Kalau kebohongan yang kita pegang seumur hidup sesepele tomat adalah sayur, itu tidak menjadi masalah. Namun, sama seperti orang-orang Yehuda yang mendapat teguran dari Tuhan (ay. 4-5), kita pun disesatkan oleh “dewa-dewa kebohongan” hingga kita pun “menolak hukum Tuhan dan tidak berpegang pada ketetapan-ketetapan-Nya.”
Tentu saja, kita tidak sedang menyembah dewa-dewa lain. Namun seringkali, ada kebohongan yang terselubung di dalam diri kita yang bahkan mungkin kita sendiri tidak sadari bahwa kita terkecoh olehnya, dan karenanya kita berkompromi terhadap perintah Tuhan.
Kebohongan seperti apakah itu? Mungkin kebohongan itu berbunyi, “Time is money” (waktu adalah uang). Akibatnya, Anda melalaikan hari peristirahatan yang diberikan Tuhan dan tetap bekerja, bahkan mengikutsertakan orang-orang lain seperti keluarga atau pegawai Anda untuk tidak menikmati hari peristirahatan mereka. Atau kebohongan Anda berbunyi: anak adalah investasi masa depan. Akibatnya, Anda menjadi orangtua yang penuh tuntutan kepada anak-anak tetapi di sisi lain berpikir bahwa Anda cukup memenuhi mereka dengan hal-hal materi, bukan dengan kasih dan perhatian. Atau, bagi Anda yang seusia saya, kebohongan Anda berbunyi, “Senior-seniorku (entah dalam pekerjaan atau organisasi gereja) tidak tahu apa-apa. Mereka terlalu kolot dan tidak berani menerima perubahan.” Akibatnya, kita tidak mendengarkan nasihat mereka yang sudah makan asam garam lebih banyak daripada kita makan nasi, sebagaimana Rehabeam mengabaikan penasihat-penasihat ayahnya (1Raj. 12:6-15).

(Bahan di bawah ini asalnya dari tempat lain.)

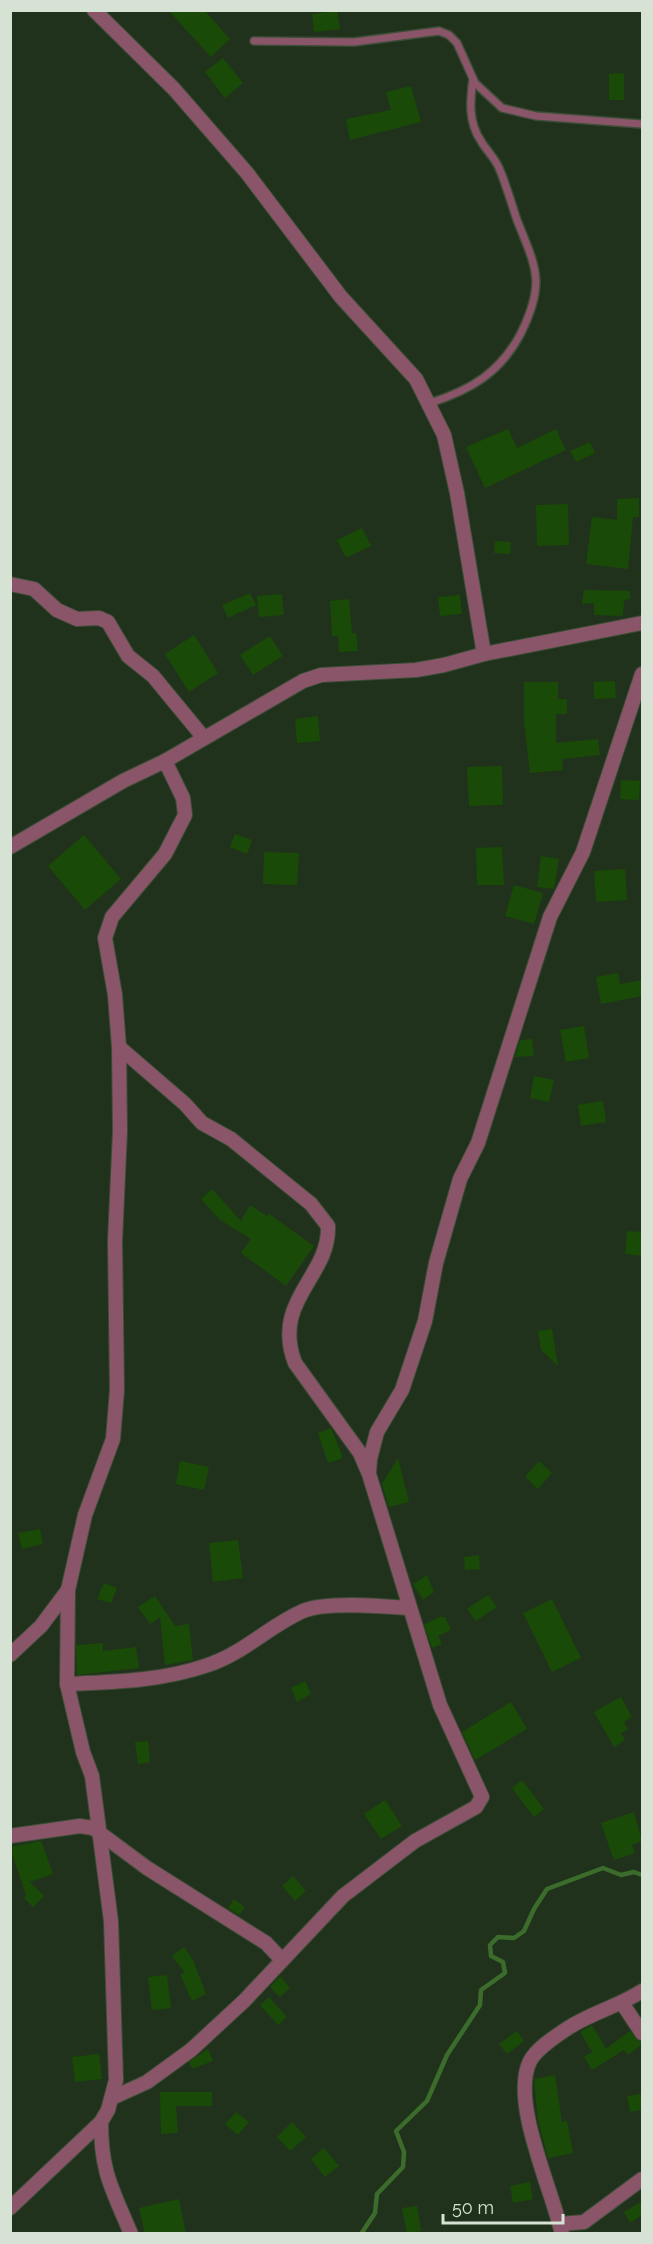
<svg xmlns="http://www.w3.org/2000/svg" width="653" height="2244" viewBox="0 0 653 2244" font-family="Raleway,sans-serif">
<rect width="100%" height="100%" fill="#20321b"/>
<g fill="none" stroke-linecap="round" stroke-linejoin="round">
<!-- stream -->
<polyline stroke="#3b6c2c" stroke-width="4.5" points="361,2234 375,2213 377,2194 403,2167 404,2152 396,2131 427,2101 447,2055 480,2005 481,1990 505,1973 503,1962 491,1956 490,1945 498,1937 514,1938 524,1931 534,1909 547,1889 603,1868 621,1875 634,1872 642,1875"/>
</g>
<!-- building -->
<g fill="#1a4a07">
<polygon points="168,10 204,10 230,39 211,57"/>
<polygon points="337,11 340,29 314,32 312,14"/>
<polygon points="223,58 243,83 225,98 205,72"/>
<polygon points="624,73 624,100 609,100 609,74"/>
<polygon points="411,86 421,122 350,140 346,119 391,110 386,92"/>
<polygon points="508,429 517,448 556,429 566,450 485,488 466,447"/>
<polygon points="590,442 595,453 576,462 570,451"/>
<polygon points="639,498 639,517 633,517 628,569 586,564 592,517 617,520 617,499"/>
<polygon points="568,504 569,545 537,546 536,505"/>
<polygon points="362,528 371,546 346,558 337,540"/>
<polygon points="495,541 511,542 510,554 494,553"/>
<polygon points="584,590 630,591 630,599 624,600 623,616 594,615 594,603 582,604"/>
<polygon points="250,593 256,605 228,618 222,605"/>
<polygon points="282,594 284,615 259,617 257,596"/>
<polygon points="460,595 462,614 440,616 438,597"/>
<polygon points="349,599 352,633 356,633 358,651 339,652 338,636 332,636 330,601"/>
<polygon points="194,635 218,673 189,692 165,654"/>
<polygon points="270,636 283,656 253,675 240,655"/>
<polygon points="615,681 616,698 594,699 594,682"/>
<polygon points="524,682 558,682 558,699 567,699 567,714 556,714 556,743 598,739 600,755 562,759 563,770 530,773 524,721"/>
<polygon points="318,716 320,741 297,743 295,719"/>
<polygon points="502,766 503,805 469,806 467,767"/>
<polygon points="621,780 640,781 639,800 620,799"/>
<polygon points="235,834 252,840 247,854 230,847"/>
<polygon points="84,835 121,879 85,910 48,866"/>
<polygon points="502,847 504,885 477,885 476,848"/>
<polygon points="264,852 299,853 297,885 263,884"/>
<polygon points="541,856 559,859 554,889 537,887"/>
<polygon points="625,869 627,900 596,902 594,871"/>
<polygon points="514,885 543,893 534,924 505,916"/>
<polygon points="618,973 620,984 642,980 642,996 601,1004 596,977"/>
<polygon points="584,1026 589,1058 566,1062 560,1030"/>
<polygon points="532,1039 534,1056 515,1057 520,1040"/>
<polygon points="534,1076 554,1080 549,1102 530,1098"/>
<polygon points="603,1101 606,1122 581,1126 578,1105"/>
<polygon points="212,1189 241,1221 250,1205 267,1216 269,1214 314,1246 286,1286 241,1253 251,1239 220,1220 201,1199"/>
<polygon points="627,1231 642,1232 642,1256 625,1254"/>
<polygon points="552,1329 558,1366 541,1350 538,1331"/>
<polygon points="331,1428 343,1458 328,1463 318,1433"/>
<polygon points="398,1458 409,1502 389,1507 382,1484"/>
<polygon points="180,1461 209,1467 204,1490 176,1484"/>
<polygon points="539,1461 552,1473 538,1489 525,1477"/>
<polygon points="40,1529 43,1544 22,1549 18,1533"/>
<polygon points="238,1540 243,1578 213,1582 209,1543"/>
<polygon points="479,1555 480,1569 465,1570 464,1557"/>
<polygon points="427,1575 434,1592 423,1600 413,1584"/>
<polygon points="104,1583 117,1588 111,1603 97,1599"/>
<polygon points="488,1595 497,1607 476,1621 467,1609"/>
<polygon points="155,1596 175,1626 189,1624 193,1660 165,1665 160,1617 150,1624 138,1607"/>
<polygon points="552,1599 581,1658 552,1672 523,1613"/>
<polygon points="440,1617 445,1617 451,1630 438,1636 442,1644 432,1648 424,1624"/>
<polygon points="103,1643 103,1651 136,1647 139,1668 77,1675 76,1645"/>
<polygon points="305,1681 311,1694 297,1702 291,1688"/>
<polygon points="621,1697 632,1717 624,1722 628,1729 621,1733 625,1740 614,1747 594,1712"/>
<polygon points="511,1702 527,1729 475,1760 462,1732"/>
<polygon points="148,1741 150,1762 138,1764 135,1742"/>
<polygon points="522,1780 544,1809 534,1817 512,1788"/>
<polygon points="385,1800 402,1826 381,1839 364,1814"/>
<polygon points="634,1812 642,1841 632,1845 635,1853 614,1860 601,1823"/>
<polygon points="41,1841 53,1874 30,1882 44,1896 33,1907 24,1898 26,1895 10,1847"/>
<polygon points="293,1876 306,1891 295,1901 282,1886"/>
<polygon points="234,1899 245,1907 239,1915 228,1908"/>
<polygon points="184,1947 193,1960 206,1994 192,2001 180,1974 185,1973 172,1956"/>
<polygon points="167,1975 171,2008 152,2010 148,1977"/>
<polygon points="280,1976 290,1988 280,1997 270,1987"/>
<polygon points="269,1997 287,2017 278,2025 260,2005"/>
<polygon points="592,2025 606,2049 630,2031 642,2044 628,2055 624,2050 592,2070 584,2057 592,2052 580,2032"/>
<polygon points="517,2031 524,2041 507,2054 499,2044"/>
<polygon points="208,2049 213,2061 192,2069 189,2062"/>
<polygon points="99,2054 102,2079 75,2082 72,2057"/>
<polygon points="555,2075 562,2122 567,2121 573,2153 548,2158 538,2120 534,2079"/>
<polygon points="160,2092 212,2092 212,2106 176,2106 178,2133 161,2134"/>
<polygon points="641,2094 642,2110 630,2112 627,2096"/>
<polygon points="236,2112 249,2122 238,2135 225,2124"/>
<polygon points="292,2122 306,2137 290,2151 277,2137"/>
<polygon points="324,2148 339,2166 325,2177 311,2159"/>
<polygon points="530,2182 533,2199 513,2203 510,2186"/>
<polygon points="179,2199 186,2234 145,2234 139,2208"/>
<polygon points="642,2201 642,2215 630,2223 624,2212"/>
<polygon points="417,2206 421,2231 407,2233 402,2208"/>
</g>
<g fill="none" stroke-linecap="round" stroke-linejoin="round">
<defs>
<g id="service">
<polyline points="254,41 354,42 439,31 449,35 457,43 475,83 502,108 536,116 642,124"/>
<path d="M 430,403 C 471,390 501,372 521,333 C 546,282 536,268 517,220 C 511,202 506,184 499,168 C 495,158 486,150 481,141 C 468,122 470,101 473,79"/>
</g>
<g id="minor">
<polyline points="94,10 174,89 247,173 341,297 416,379 444,435 457,493 484,654"/>
<polyline points="10,584 34,589 57,610 77,619 99,618 108,622 128,656 153,676 204,738"/>
<polyline points="10,847 123,781 165,761 303,681 321,675 416,670 444,665 484,654 642,623"/>
<polyline points="369,1472 370,1459 377,1432 402,1390 425,1321 436,1263 460,1179 478,1143 550,917 583,852 642,674"/>
<polyline points="10,1655 41,1626 68,1590"/>
<path d="M 67,1684 C 115,1682 162,1681 208,1665 C 244,1653 269,1626 303,1611 C 326,1601 383,1606 408,1608"/>
<polyline points="10,1836 80,1826 93,1828 147,1868 266,1943 282,1960"/>
<polyline points="622,2003 642,2033"/>
<path d="M 112,2098 L 147,2082 L 191,2050 L 244,2001 L 343,1896 L 415,1841 L 476,1807 L 482,1797 L 440,1705 L 369,1474 L 360,1453 L 295,1363 C 271,1300 330,1277 328,1226 L 311,1204 L 231,1139 L 202,1123 L 185,1104 L 119,1047"/>
<path d="M 101,2122 C 101,2173 112,2188 131,2234"/>
<polyline points="10,2208 101,2122 108,2110 116,2080 111,1921 92,1776 83,1752 67,1684 68,1590 85,1515 113,1439 117,1390 115,1241 120,1131 119,1047 115,995 105,938 112,917 165,854 185,815 183,798 165,761"/>
<polyline points="560,2224 584,2222 642,2179"/>
<path d="M 562,2234 C 552,2189 510,2101 530,2061 C 537,2048 556,2036 568,2028 C 591,2013 619,2006 642,1991"/>
</g>
</defs>
<!-- service casing -->
<use href="#service" stroke="#3d4e38" stroke-width="10"/>
<!-- minor casing -->
<use href="#minor" stroke="#3d4e38" stroke-width="16"/>
<!-- service -->
<use href="#service" stroke="#8b5569" stroke-width="7"/>
<!-- minor -->
<use href="#minor" stroke="#8b5569" stroke-width="14"/>
</g>
<!-- border -->
<rect width="653" height="2244" fill="none" stroke="#d6e2d3" stroke-width="24"/>
<!-- scale -->
<path d="M443 2214v9h120v-9" fill="none" stroke="#d6e2d3" stroke-width="3"/>
<text x="452" y="2214" font-size="18" fill="#d6e2d3" stroke="#20321b" stroke-width="4.5" paint-order="stroke">50 m</text>
</svg>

Hati-hati dengan filsafat-filsafat kosong yang Anda percayai, baik disadari maupun tidak. Apakah kita percaya kepada Tuhan Yesus kita yang terbukti setia atau kepada “dewa-dewa kebohongan” yang jelas-jelas akan menyesatkan kita?
Refleksi diri:
- Apa “dewa-dewa kebohongan” yang disadari atau tidak telah menguasai hidup Anda?
- Adakah perintah-perintah Tuhan yang Anda abaikan karena kebohongan tersebut? Jika ya, apa yang ingin Anda lakukan untuk menghilangkannya?